Estados federais, Estados em que vigorem vários sistemas legais ou Estados em que existam organizações territoriais autônomas terão a liberdade de designar mais de uma Autoridade Central e de especificar a extensão territorial dos poderes de cada uma delas. O Estado que utilize esta faculdade deverá designar a Autoridade Central à qual os pedidos poderão ser dirigidos para o efeito de virem a ser transmitidos à Autoridade Central internamente competente nesse Estado.

Não obstante, as autoridades centrais possuem algumas atribuições descritas pela Convenção, conforme seu art. 7.

Art. 7

As autoridades centrais devem cooperar entre si e promover a colaboração entre as autoridades competentes dos seus respectivos Estados, de forma a assegurar o retorno imediato das crianças e a realizar os demais objetivos da presente Convenção.

Em particular, deverão tomar, quer diretamente, quer através de um intermediário, todas as medidas apropriadas para:

a) localizar uma criança transferida ou retida ilicitamente;

b) evitar novos danos à criança, ou prejuízos às partes interessadas, tomando ou fazendo tomar medidas preventivas;

c) assegurar a entrega voluntária da criança ou facilitar uma solução amigável;

d) proceder, quando desejável, à troça de informações relativas à situação social da criança;

e) fornecer informações de caráter geral sobre a legislação de seu Estado relativa à aplicação da Convenção;

f) dar início ou favorecer a abertura de processo judicial ou administrativo que vise o retomo da criança ou, quando for o caso, que permita a organização ou o exercício efetivo do direito de visita;

g) acordar ou facilitar, conforme às circunstâncias, a obtenção de assistência judiciária e jurídica, incluindo a participação de um advogado;

h) assegurar no plano administrativo, quando necessário e oportuno, o retorno sem perigo da criança;

i) manterem-se mutuamente informados sobre o funcionamento da Convenção e, tanto quanto possível, eliminarem os obstáculos que eventualmente se oponham à aplicação desta. (Grifos nossos.)

Em apertada síntese:

1) Localizar uma criança transferida ou retida ilicitamente.
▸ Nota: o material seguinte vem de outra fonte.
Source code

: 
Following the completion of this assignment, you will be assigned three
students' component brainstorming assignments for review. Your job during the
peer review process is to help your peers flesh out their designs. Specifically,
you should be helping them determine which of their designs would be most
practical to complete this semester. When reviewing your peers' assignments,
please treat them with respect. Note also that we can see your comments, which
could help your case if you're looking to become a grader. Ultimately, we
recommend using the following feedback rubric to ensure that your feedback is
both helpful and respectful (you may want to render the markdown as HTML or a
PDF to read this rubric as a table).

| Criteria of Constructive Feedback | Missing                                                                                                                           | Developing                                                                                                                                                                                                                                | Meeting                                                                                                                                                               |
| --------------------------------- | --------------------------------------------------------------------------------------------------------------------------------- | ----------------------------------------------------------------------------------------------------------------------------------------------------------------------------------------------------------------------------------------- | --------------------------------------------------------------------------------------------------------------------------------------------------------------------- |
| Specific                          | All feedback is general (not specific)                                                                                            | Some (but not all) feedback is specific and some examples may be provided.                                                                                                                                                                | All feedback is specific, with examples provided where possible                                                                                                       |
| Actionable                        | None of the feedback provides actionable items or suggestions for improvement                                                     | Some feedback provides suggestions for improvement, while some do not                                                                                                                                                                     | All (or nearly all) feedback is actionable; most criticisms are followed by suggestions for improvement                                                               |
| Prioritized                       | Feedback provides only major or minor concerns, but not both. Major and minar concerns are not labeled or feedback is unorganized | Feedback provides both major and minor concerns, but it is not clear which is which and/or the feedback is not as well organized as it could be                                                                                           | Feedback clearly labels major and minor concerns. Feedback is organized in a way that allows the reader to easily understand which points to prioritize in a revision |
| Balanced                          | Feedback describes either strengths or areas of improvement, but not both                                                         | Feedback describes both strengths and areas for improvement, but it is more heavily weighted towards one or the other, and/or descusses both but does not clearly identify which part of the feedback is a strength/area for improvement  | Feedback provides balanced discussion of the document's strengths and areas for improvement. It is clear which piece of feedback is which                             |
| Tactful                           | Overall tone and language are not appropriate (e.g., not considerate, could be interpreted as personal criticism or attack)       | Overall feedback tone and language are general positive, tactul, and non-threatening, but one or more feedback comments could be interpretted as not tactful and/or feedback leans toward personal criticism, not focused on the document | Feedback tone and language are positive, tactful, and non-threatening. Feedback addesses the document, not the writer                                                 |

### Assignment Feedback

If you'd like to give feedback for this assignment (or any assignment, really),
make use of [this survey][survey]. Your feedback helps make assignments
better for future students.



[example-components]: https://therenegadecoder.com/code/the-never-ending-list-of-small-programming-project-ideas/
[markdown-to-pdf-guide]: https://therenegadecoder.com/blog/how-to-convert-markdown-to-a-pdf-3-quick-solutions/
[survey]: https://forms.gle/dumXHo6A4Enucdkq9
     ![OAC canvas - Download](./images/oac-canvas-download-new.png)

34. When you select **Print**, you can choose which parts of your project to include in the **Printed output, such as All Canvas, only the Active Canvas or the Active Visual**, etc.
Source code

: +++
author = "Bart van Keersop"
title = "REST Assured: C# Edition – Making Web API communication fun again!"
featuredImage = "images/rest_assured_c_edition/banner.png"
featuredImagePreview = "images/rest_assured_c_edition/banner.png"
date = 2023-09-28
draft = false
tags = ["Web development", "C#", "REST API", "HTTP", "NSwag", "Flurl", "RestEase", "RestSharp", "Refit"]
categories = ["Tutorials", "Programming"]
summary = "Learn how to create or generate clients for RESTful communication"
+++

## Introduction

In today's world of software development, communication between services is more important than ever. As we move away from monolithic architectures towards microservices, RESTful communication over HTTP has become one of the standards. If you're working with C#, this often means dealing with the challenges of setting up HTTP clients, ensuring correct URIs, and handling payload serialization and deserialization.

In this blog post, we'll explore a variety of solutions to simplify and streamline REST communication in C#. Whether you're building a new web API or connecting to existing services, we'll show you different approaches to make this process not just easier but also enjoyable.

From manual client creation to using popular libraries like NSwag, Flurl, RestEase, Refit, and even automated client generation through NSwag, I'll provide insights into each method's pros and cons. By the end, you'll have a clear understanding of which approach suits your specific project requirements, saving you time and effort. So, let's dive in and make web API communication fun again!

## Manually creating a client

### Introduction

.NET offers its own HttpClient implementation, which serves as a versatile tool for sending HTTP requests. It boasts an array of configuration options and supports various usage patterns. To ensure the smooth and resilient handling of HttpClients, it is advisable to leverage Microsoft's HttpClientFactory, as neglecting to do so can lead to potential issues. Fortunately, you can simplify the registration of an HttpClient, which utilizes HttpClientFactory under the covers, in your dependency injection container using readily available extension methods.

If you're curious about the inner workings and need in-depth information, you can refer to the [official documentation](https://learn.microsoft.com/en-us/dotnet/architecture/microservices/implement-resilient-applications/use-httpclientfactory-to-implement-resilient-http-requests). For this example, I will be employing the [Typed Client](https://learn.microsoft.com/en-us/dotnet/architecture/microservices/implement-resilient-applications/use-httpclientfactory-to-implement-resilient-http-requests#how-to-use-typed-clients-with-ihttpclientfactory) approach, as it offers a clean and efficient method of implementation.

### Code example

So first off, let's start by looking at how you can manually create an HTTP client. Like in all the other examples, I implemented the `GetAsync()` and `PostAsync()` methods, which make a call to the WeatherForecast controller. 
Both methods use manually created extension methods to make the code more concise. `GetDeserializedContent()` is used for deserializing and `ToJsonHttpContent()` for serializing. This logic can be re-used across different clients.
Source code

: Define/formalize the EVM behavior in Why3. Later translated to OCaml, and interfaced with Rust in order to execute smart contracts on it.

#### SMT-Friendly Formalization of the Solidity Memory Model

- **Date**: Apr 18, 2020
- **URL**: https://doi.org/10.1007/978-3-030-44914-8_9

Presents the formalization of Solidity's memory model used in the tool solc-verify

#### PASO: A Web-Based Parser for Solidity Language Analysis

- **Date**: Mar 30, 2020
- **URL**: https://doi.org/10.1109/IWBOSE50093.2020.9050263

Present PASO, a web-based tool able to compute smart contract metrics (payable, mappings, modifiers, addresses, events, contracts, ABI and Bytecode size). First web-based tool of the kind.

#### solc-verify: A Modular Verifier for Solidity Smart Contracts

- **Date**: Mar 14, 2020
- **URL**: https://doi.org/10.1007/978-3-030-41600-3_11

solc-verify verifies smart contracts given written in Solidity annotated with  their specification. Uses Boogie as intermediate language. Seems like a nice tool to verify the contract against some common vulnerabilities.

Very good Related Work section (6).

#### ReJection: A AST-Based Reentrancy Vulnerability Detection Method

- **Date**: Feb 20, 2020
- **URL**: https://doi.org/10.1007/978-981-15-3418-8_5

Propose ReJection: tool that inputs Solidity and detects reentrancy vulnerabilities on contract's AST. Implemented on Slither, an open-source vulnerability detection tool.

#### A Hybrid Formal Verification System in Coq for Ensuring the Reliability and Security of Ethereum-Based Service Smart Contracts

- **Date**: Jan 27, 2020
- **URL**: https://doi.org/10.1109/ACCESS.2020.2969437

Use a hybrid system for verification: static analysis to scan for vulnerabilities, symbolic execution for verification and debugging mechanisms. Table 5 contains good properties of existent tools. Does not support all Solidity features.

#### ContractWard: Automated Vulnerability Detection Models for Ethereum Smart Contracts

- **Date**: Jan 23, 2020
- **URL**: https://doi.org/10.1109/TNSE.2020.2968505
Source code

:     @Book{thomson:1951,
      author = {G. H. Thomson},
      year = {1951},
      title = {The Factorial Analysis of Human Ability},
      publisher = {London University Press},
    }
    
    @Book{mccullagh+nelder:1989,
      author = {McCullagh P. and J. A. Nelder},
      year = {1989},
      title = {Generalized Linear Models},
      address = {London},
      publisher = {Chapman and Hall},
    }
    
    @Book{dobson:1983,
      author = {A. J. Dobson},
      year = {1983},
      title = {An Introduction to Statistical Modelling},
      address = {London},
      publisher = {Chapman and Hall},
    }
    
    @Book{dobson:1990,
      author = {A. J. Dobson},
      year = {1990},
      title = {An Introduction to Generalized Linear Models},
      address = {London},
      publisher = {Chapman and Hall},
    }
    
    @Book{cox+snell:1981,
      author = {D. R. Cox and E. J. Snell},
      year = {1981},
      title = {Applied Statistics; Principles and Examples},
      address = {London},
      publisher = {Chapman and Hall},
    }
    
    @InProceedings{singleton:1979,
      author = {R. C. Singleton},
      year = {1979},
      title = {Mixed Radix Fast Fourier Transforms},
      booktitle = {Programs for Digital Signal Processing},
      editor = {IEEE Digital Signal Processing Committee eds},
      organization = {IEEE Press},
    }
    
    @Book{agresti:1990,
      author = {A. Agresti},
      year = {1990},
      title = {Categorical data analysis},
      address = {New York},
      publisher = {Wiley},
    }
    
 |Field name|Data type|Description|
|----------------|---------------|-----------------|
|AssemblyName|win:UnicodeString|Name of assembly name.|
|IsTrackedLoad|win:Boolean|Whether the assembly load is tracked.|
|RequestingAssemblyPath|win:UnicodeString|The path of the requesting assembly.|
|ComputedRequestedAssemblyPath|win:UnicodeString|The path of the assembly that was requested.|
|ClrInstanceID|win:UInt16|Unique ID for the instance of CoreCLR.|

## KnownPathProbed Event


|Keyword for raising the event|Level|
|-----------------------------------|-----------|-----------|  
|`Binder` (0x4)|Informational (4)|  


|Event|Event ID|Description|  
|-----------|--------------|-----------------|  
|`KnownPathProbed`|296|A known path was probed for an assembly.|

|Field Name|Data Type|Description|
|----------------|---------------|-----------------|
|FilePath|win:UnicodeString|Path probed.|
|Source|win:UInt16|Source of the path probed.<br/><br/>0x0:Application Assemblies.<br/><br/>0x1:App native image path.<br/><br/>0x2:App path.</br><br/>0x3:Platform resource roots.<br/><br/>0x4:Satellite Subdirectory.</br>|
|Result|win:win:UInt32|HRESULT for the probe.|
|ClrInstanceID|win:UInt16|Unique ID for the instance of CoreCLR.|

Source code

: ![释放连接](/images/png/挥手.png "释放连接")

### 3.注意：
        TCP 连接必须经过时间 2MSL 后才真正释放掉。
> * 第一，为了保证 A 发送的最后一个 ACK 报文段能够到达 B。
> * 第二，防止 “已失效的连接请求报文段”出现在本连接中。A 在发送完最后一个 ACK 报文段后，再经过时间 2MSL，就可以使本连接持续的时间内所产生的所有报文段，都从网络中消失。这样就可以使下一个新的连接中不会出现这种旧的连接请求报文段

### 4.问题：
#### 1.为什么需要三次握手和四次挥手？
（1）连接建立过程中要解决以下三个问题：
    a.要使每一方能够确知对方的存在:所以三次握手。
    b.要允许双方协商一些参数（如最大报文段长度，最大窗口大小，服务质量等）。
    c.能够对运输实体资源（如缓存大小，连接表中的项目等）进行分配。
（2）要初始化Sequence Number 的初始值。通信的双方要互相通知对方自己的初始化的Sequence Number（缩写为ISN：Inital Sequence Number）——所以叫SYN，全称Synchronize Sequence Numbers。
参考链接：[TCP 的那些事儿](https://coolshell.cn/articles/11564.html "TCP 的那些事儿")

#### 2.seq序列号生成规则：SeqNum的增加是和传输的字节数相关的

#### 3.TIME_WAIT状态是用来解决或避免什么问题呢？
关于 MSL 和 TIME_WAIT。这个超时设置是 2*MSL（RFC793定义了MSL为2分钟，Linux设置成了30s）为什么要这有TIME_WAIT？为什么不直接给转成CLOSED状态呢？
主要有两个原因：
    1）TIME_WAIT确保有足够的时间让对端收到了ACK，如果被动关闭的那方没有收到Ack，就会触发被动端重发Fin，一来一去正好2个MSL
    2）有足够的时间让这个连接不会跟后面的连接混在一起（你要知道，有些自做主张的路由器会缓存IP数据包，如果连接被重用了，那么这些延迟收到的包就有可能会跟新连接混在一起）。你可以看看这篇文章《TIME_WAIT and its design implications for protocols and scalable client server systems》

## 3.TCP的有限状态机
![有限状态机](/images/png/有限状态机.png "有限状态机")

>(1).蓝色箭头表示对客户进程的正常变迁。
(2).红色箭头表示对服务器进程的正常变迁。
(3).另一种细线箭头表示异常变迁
2) Evitar novos danos à criança, tomando ou fazendo tomar medidas protetivas.

3) Assegurar a entrega voluntária da criança ou facilitar uma solução amigável.

4) Dar início ou favorecer a abertura de processo judicial ou administrativo que vise o retorno da criança.

5) Acordar ou facilitar a obtenção de assistência judiciária e jurídica.

6) Assegurar no plano administrativo o retorno sem perigo da criança.

7) Manterem-se mutuamente informados.


Direito de visitas

Além das atribuições referidas acima, a autoridade central receberá pedido de visita ou retorno, nos termos do art. 21 da Convenção.

Capítulo IV

Direito de visita

Art. 21

O pedido que tenha por objetivo a organização ou a proteção do efetivo exercício do direito de visita poderá ser dirigido à Autoridade Central de um Estado Contratante nas mesmas condições do pedido que vise o retomo da criança.

Às Autoridades Centrais incumbe, de acordo com os deveres de cooperação previstos no Artigo 7, promover o exercício pacífico do direito de visita, bem como o preenchimento de todas as condições indispensáveis ao exercício deste direito. As autoridades centrais deverão tomar providencias no sentido de remover, tanto quanto possível, todos os obstáculos ao exercício desse mesmo direito.

As Autoridades Centrais podem, diretamente ou por meio de intermediários, iniciar ou favorecer o procedimento legal com o intuito de organizar ou proteger o direito de visita e assegurar a observância das condições a que o exercício deste direito esteja sujeito.